Billets d'Humeur
Les brèves (pas tant que ça !) de la mouette rieuse
Fragments Osés pour un Modèle de Prospérité Durable
Chaque individu de chaque espèce est contributeur de la prospérité collective du Vivant dans l’interdépendance qu’elle s’est construite progressivement entre trop et pas assez. L’espèce Sapiens a bousculé irrespectueusement l’équilibre installé, en cassant sa chaîne de régulation, à l’usage inéquitable d’une partie congrue de son espèce. Dans le déni de la menace de sa propre remise en cause, il veut, irrésolu, conserver (les congrus, 1/4 de l'humanité) ou encore gagner (les exclus, les 3/4) le modèle de prospérité suicidaire qui lui donne l’illusion de pouvoir satisfaire ses appétits. Le plus désespérant, c’est qu’ils savent que s’en est une, mais ils font l’autruche pendant qu’ils croient en avoir encore le temps.
Les raisons de l’irrésolution
Tout le Vivant s’est forgé avec deux émotions : la douleur et le plaisir. Toutes les espèces se sont construites avec ces deux seuls garde-fous comme guident et régulateurs : la douleur pour l’alerte et la mort pour sanction d’apprentissage, le plaisir pour l’appétit qu’il génère et la vie qu’il permet. Allez donc, avec ces millions d’année de leçons quotidiennes, remettre en question ces deux émotions pour reconsidérer les façonnements que nous nous sommes donnés pour les assumer !
Comprenez-moi, je ne vais quand même pas revoir ma copie pour des histoires de climat que nos activités humaines perturbent ? Oui, je vois bien les conséquences et ça m’inquiète, mais :
– J’ai travaillé pour ce que j’ai. Et dur. Alors, je dois renoncer à quoi ? De quoi je dois me priver, maintenant, alors que toute la vie est organisée autour de ce que nous avons construit pour ça ? Et si tous ceux qui ont, consomment moins pour vivre plus, courent moins pour être mieux, comment se réorganise la vie autour de ce que l’on doit déconstruire ?
– D’ailleurs, chacun peut s’il veut. Ne me regardez pas comme un coupable d’avoir un peu « réussi » matériellement, c’est le libéralisme qui le suscite et le permet. Si on change de système de référence, si cette « envie » de mieux ne trouve plus de terrain de jeu pour se réaliser, même ne serait-ce que l’illusion de pouvoir, qu’advient-il de la liberté individuelle ?
– A nous aussi, notre part du gâteau. Oui mais, vous, vous avez de la chance, moi avec mon salaire, quand on me donne du boulot, je n’arrive même pas à boucler mes fins de mois. Alors vous voulez que j’arrête de rêver d’avoir un jour ma part du gâteau ? Mais à quoi je vais me raccrocher alors pour y croire ?
– Je ne suis pas né sur le bon trottoir. Dans mon bidonville, c’est manger dont il est question et boire de l’eau qui n’est pas trop souillée. Dis-moi, pourquoi je ne tenterai pas ma chance de venir voir le trottoir de Paris, s’il n’y fait pas meilleur que sur le sentier boueux chez moi ?

************

EXERCICES À TRAITER:
**1.** D'après le texte sur la prospérité durable, avec quelles deux émotions tout le Vivant s'est-il forgé ?
**2.** Mettez en tableau Markdown, avec les colonnes Numéro et Ligne, les lignes des relevés depuis celle qui contient "Re: 10,1 Volt aus verschi" jusqu'à celle qui contient "rtigten Vorlagen Und Designs", toutes deux comprises et sans les lignes vides. Laissez les images hors de la réponse.

DONNÉES SOURCES:
************

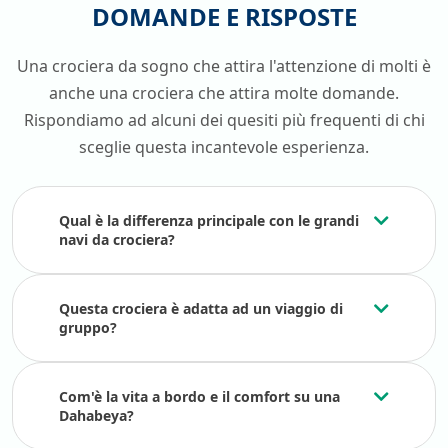
DOMANDE E RISPOSTE
Tempio di Edfu e
Kom Ombo
: questi templi sono molto
suggestivi e si possono ammirare anche durante la
navigazione in dahabeya. Il
Tempio di Edfu
dedicato al
Una crociera da sogno che attira l'attenzione di molti è
dio Horus è tra i templi egizi meglio conservati, mentre
anche una crociera che attira molte domande.
quello di Kom Ombo ha la peculiarità di essere l’unico
Rispondiamo ad alcuni dei quesiti più frequenti di chi
dedicato a due divinità: il dio coccodrillo Sobek e il dio
falco Horus.
sceglie questa incantevole esperienza.
Chiusa di Esna
: questa chiusa rappresenta un’opera
ingegneristica molto importante, in quanto regola il
Qual è la differenza principale con le grandi
livello dell’acqua e permette di superare un dislivello di
navi da crociera?
circa 10 metri tra due tratti del fiume. La chiusa serve
anche a controllare le inondazioni, l’irrigazione, la
produzione di energia idroelettrica e come protezione
Questa crociera è adatta ad un viaggio di
dalle piene degli insediamenti.
gruppo?
Dahabya Nilo: prenotare le
vacanze con Viaggiare Nel
Com'è la vita a bordo e il comfort su una
Mondo
Dahabeya?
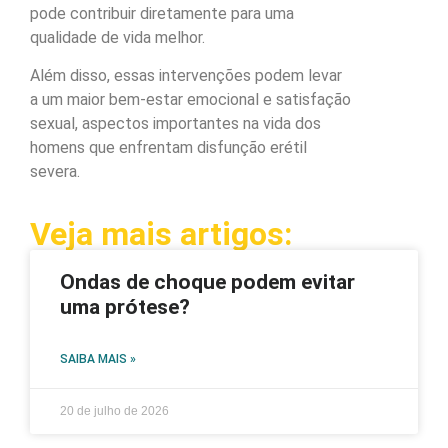
pode contribuir diretamente para uma
qualidade de vida melhor.
Além disso, essas intervenções podem levar
a um maior bem-estar emocional e satisfação
sexual, aspectos importantes na vida dos
homens que enfrentam disfunção erétil
severa.
Veja mais artigos:
Ondas de choque podem evitar
uma prótese?
SAIBA MAIS »
20 de julho de 2026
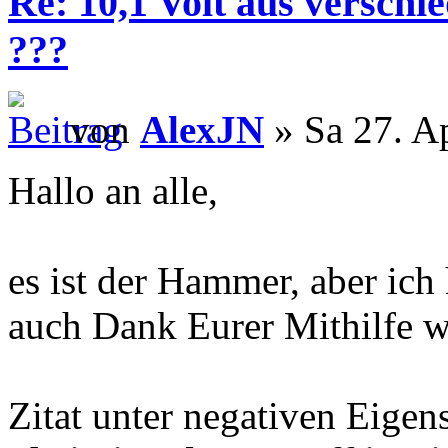
Re: 10,1 Volt aus verschi
???
von
AlexJN
» Sa 27. A
Hallo an alle,
es ist der Hammer, aber ich
auch Dank Eurer Mithilfe w
Zitat unter negativen Eige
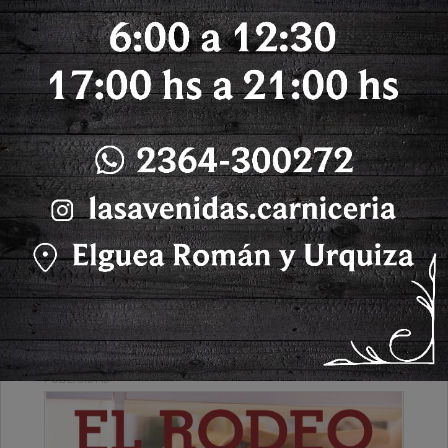
Lunes, 29 de Junio de 2026 . 17:19 Hs.
PUBLICIDAD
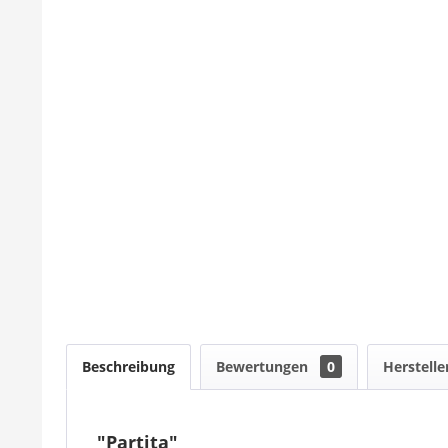
Beschreibung
Bewertungen
0
Herstelle
"Partita"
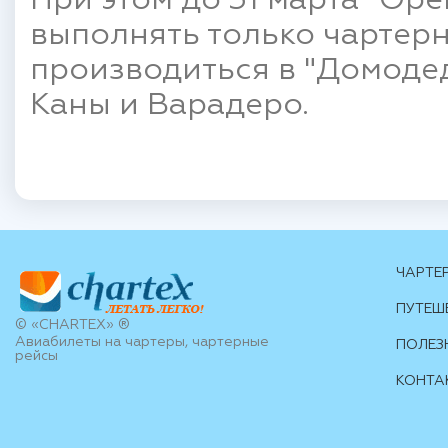
При этом до 31 марта "Ор
выполнять только чартерн
производиться в "Домодедо
Каны и Варадеро.
ЧАРТЕ
ПУТЕШ
© «CHARTEX» ®
Авиабилеты на чартеры, чартерные
ПОЛЕЗ
рейсы
КОНТА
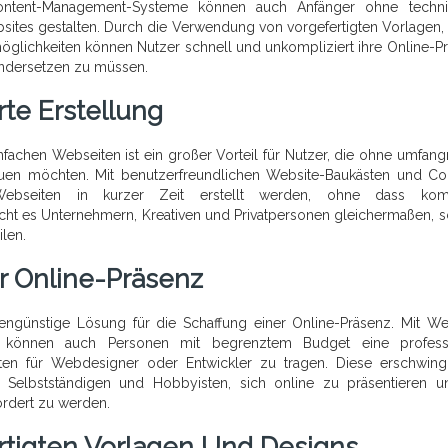
Content-Management-Systeme können auch Anfänger ohne techni
tes gestalten. Durch die Verwendung von vorgefertigten Vorlagen,
lichkeiten können Nutzer schnell und unkompliziert ihre Online-P
ndersetzen zu müssen.
te Erstellung
nfachen Webseiten ist ein großer Vorteil für Nutzer, die ohne umfang
auen möchten. Mit benutzerfreundlichen Website-Baukästen und Co
Webseiten in kurzer Zeit erstellt werden, ohne dass kom
cht es Unternehmern, Kreativen und Privatpersonen gleichermaßen, s
ilen.
r Online-Präsenz
tengünstige Lösung für die Schaffung einer Online-Präsenz. Mit We
 können auch Personen mit begrenztem Budget eine professi
en für Webdesigner oder Entwickler zu tragen. Diese erschwing
Selbstständigen und Hobbyisten, sich online zu präsentieren u
ordert zu werden.
rtigten Vorlagen Und Designs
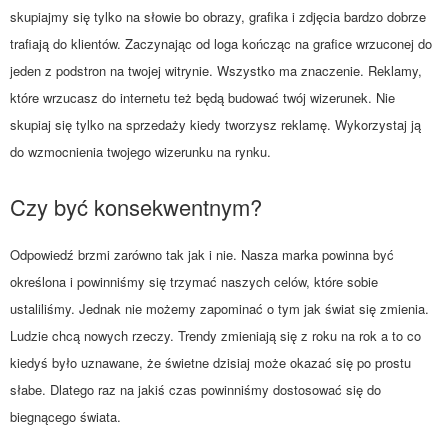
skupiajmy się tylko na słowie bo obrazy, grafika i zdjęcia bardzo dobrze
trafiają do klientów. Zaczynając od loga kończąc na grafice wrzuconej do
jeden z podstron na twojej witrynie. Wszystko ma znaczenie. Reklamy,
które wrzucasz do internetu też będą budować twój wizerunek. Nie
skupiaj się tylko na sprzedaży kiedy tworzysz reklamę. Wykorzystaj ją
do wzmocnienia twojego wizerunku na rynku.
Czy być konsekwentnym?
Odpowiedź brzmi zarówno tak jak i nie. Nasza marka powinna być
określona i powinniśmy się trzymać naszych celów, które sobie
ustaliliśmy. Jednak nie możemy zapominać o tym jak świat się zmienia.
Ludzie chcą nowych rzeczy. Trendy zmieniają się z roku na rok a to co
kiedyś było uznawane, że świetne dzisiaj może okazać się po prostu
słabe. Dlatego raz na jakiś czas powinniśmy dostosować się do
biegnącego świata.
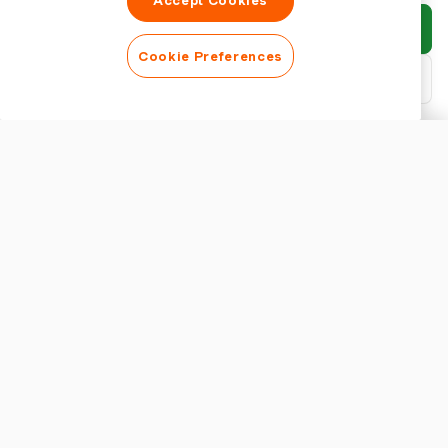
Accept Cookies
Enviar relatório
Cookie Preferences
Baixar PDF
Personalizar relatório
APARÊNCIA
Mostrar título do relatório
CONFIGURAÇÕES DO RELATÓRIO
Moeda
Entendendo o Fluxo de Aprovação de Despesas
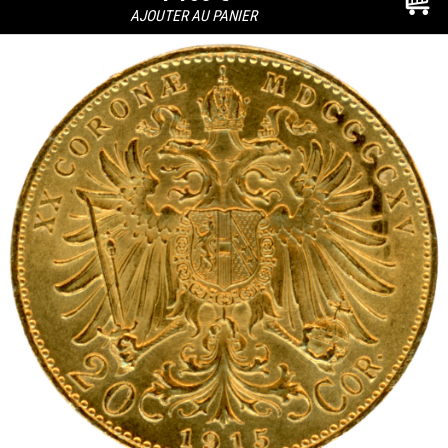
AJOUTER AU PANIER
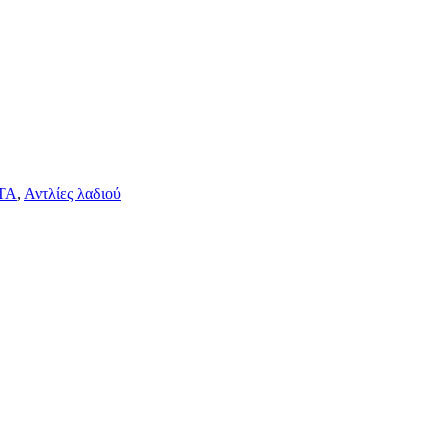
ΤΑ
,
Αντλίες λαδιού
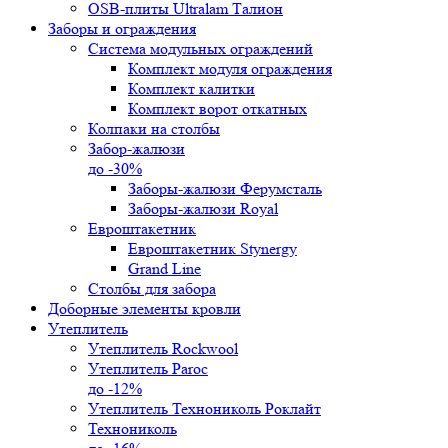
OSB-плиты Ultralam Талион
Заборы и ограждения
Система модульных ограждений
Комплект модуля ограждения
Комплект калитки
Комплект ворот откатных
Колпаки на столбы
Забор-жалюзи
до -30%
Заборы-жалюзи Ферумсталь
Заборы-жалюзи Royal
Евроштакетник
Евроштакетник Stynergy
Grand Line
Столбы для забора
Доборные элементы кровли
Утеплитель
Утеплитель Rockwool
Утеплитель Paroc
до -12%
Утеплитель Технониколь Роклайт
Технониколь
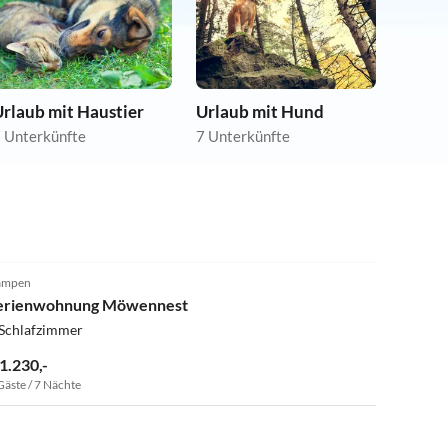
rlaub mit Haustier
Urlaub mit Hund
 Unterkünfte
7 Unterkünfte
ampen
erienwohnung Möwennest
 Schlafzimmer
 1.230,-
Gäste / 7 Nächte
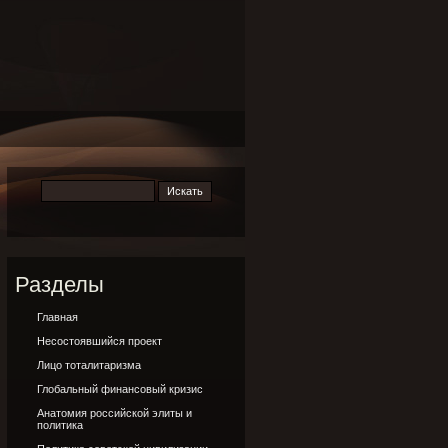
Разделы
Главная
Несостоявшийся проект
Лицо тоталитаризма
Глобальный финансовый кризис
Анатомия российской элиты и
политика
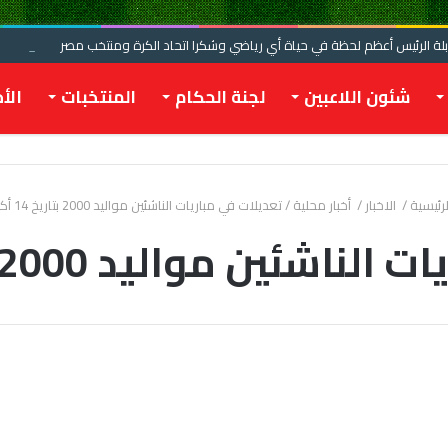
 الرئيس أعظم لحظة في حياة أي رياضي وشكرا اتحاد الكرة ومنتخب مصر
شئون اللاعبين
لجنة الحكام
المنتخبات
الأخ
رئيسية
/
الاخبار
/
أخبار محلية
/
تعديلات في مباريات الناشئين مواليد 2000 بتاريخ 14 أكتوبر
ين مواليد 2000 بتاريخ 14 أكتوبر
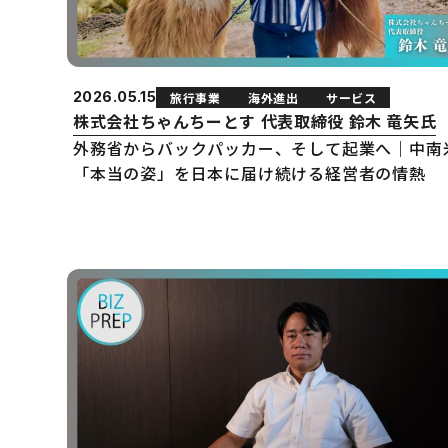
2026.05.15
旅行事業
海外進出
サービス
株式会社ちゃんちーとす 代表取締役 鈴木 竜矢氏
外務省からバックパッカー、そして起業へ｜中南
「本当の姿」を日本に届け続ける経営者の情熱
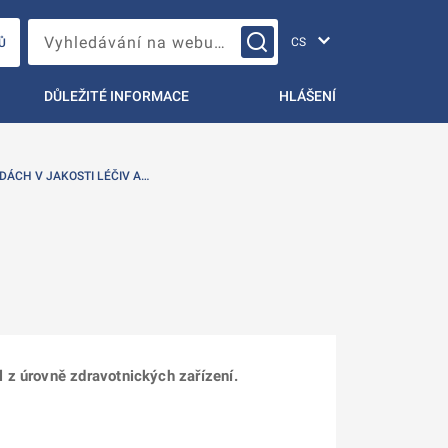
Změna jazyka
Vyhledávání na webu…
Ů
DŮLEŽITÉ INFORMACE
HLÁŠENÍ
DÁCH V JAKOSTI LÉČIV A…
 z úrovně zdravotnických zařízení.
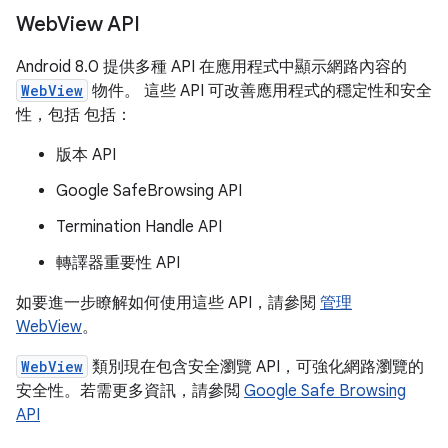
Web
View API
Android 8.0 提供多種 API 在應用程式中顯示網路內容的
WebView
物件。 這些 API 可改善應用程式的穩定性和安全
性，包括 包括：
版本 API
Google SafeBrowsing API
Termination Handle API
轉譯器重要性 API
如要進一步瞭解如何使用這些 API，請參閱
管理
WebView
。
WebView
類別現在包含安全瀏覽 API，可強化網路瀏覽的
安全性。若需更多資訊，請參閲
Google Safe Browsing
API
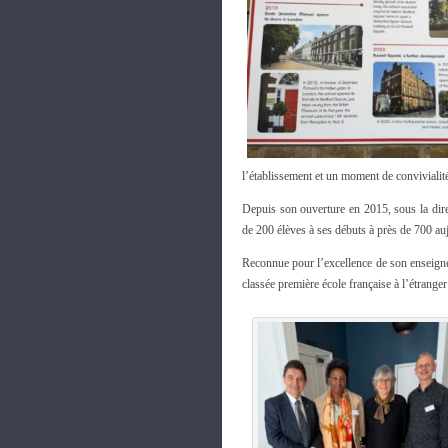
l’établissement et un moment de convivialité 
Depuis son ouverture en 2015, sous la dir
de 200 élèves à ses débuts à près de 700 au
Reconnue pour l’excellence de son enseigne
classée première école française à l’étrange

************

RÉPONSES PAR EXERCICE:
**1.** La douleur et le plaisir.

**2.**
| Numéro | Ligne |
|---|---|
| 1 | Re: 10,1 Volt aus verschi |
| 2 | ??? |
| 3 | von |
| 4 | AlexJN |
| 5 | » Sa 27. A |
| 6 | Hallo an alle, |
| 7 | es ist der Hammer, aber ich |
| 8 | auch Dank Eurer Mithilfe w |
| 9 | Zitat unter negativen Eige |
| 10 | Lunes, 29 de Junio de 2026 . 17:19 Hs. |
| 11 | PUBLICIDAD |
| 12 | Beschreibung |
| 13 | Bewertungen |
| 14 | 0 |
| 15 | Herstelle |
| 16 | "Partita" |
| 17 | При этом до 31 марта "Ор |
| 18 | выполнять только чартерн |
| 19 | производиться в "Домодедо |
| 20 | Каны и Варадеро. |
| 21 | ЧАРТЕ |
| 22 | ПУТЕШ |
| 23 | © «CHARTEX» ® |
| 24 | Авиабилеты на чартеры, чартерные |
| 25 | ПОЛЕЗ |
| 26 | рейсы |
| 27 | КОНТА |
| 28 | Content-Management-Systeme können auch Anfänger ohne techni |
| 29 | tes gestalten. Durch die Verwendung von vorgefertigten Vorlagen, |
| 30 | lichkeiten können Nutzer schnell und unkompliziert ihre Online-P |
| 31 | ndersetzen zu müssen. |
| 32 | te Erstellung |
| 33 | nfachen Webseiten ist ein großer Vorteil für Nutzer, die ohne umfang |
| 34 | auen möchten. Mit benutzerfreundlichen Website-Baukästen und Co |
| 35 | Webseiten in kurzer Zeit erstellt werden, ohne dass kom |
| 36 | cht es Unternehmern, Kreativen und Privatpersonen gleichermaßen, s |
| 37 | ilen. |
| 38 | r Online-Präsenz |
| 39 | tengünstige Lösung für die Schaffung einer Online-Präsenz. Mit We |
| 40 |  können auch Personen mit begrenztem Budget eine professi |
| 41 | en für Webdesigner oder Entwickler zu tragen. Diese erschwing |
| 42 | Selbstständigen und Hobbyisten, sich online zu präsentieren u |
| 43 | ordert zu werden. |
| 44 | rtigten Vorlagen Und Designs |